SOURCE DOCUMENT:
== Segment start ==
We’re looking forward to introducing you to JenLyn (UNBN) Ford. Check out our conversation below.
JenLyn (UNBN) , really appreciate you sharing your stories and insights with us. The world would have so much more understanding and empathy if we all were a bit more open about our stories and how they have helped shaped our journey and worldview. Let’s jump in with a fun one: What makes you lose track of time—and find yourself again?
Story; always story. It’s the thread that runs through everything I do, from designing cinematic brand narratives to layering identity through makeup, styling, or founding a business rooted in meaning. When I’m immersed in that kind of creative becoming, time disappears.
I don’t just build brands, I sculpt mythologies. I don’t just write books, I reclaim voice. Makeup becomes mood. Clothing becomes language. Business becomes a stage where authenticity and aesthetics meet impact.
Each project is a portal. I dissolve in the process, only to reassemble as a truer version of myself. Over time, I’ve refined my muchness on my own terms, emerging unapologetically, intentionally, and in full color.
This is the art of sculpting muchness in gold; not to be seen, but to be known, first by myself, then by those who resonate with the story.
Can you briefly introduce yourself and share what makes you or your brand unique?
== Segment end ==
REQUIRED ACTION 1: Return the interview word for word from "This is the" to "your brand unique?".

INPUT DATA:
== Segment start ==
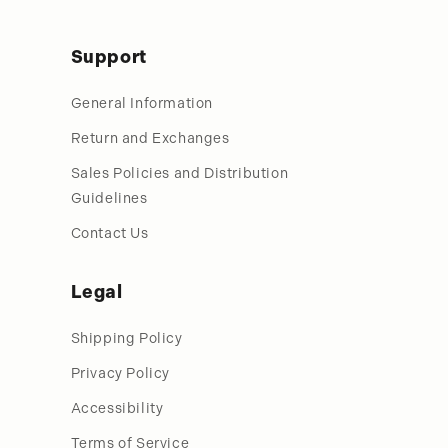
Support
General Information
Return and Exchanges
Sales Policies and Distribution
Guidelines
Contact Us
Legal
Shipping Policy
Privacy Policy
Accessibility
Terms of Service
== Segment end ==
REQUIRED ACTION 2: Retype every line of text from the listing exactly, leaving out the pictures.

ANSWER AREA 1:
This is the art of sculpting muchness in gold; not to be seen, but to be known, first by myself, then by those who resonate with the story.
Can you briefly introduce yourself and share what makes you or your brand unique?

ANSWER AREA 2:
Support
General Information
Return and Exchanges
Sales Policies and Distribution
Guidelines
Contact Us
Legal
Shipping Policy
Privacy Policy
Accessibility
Terms of Service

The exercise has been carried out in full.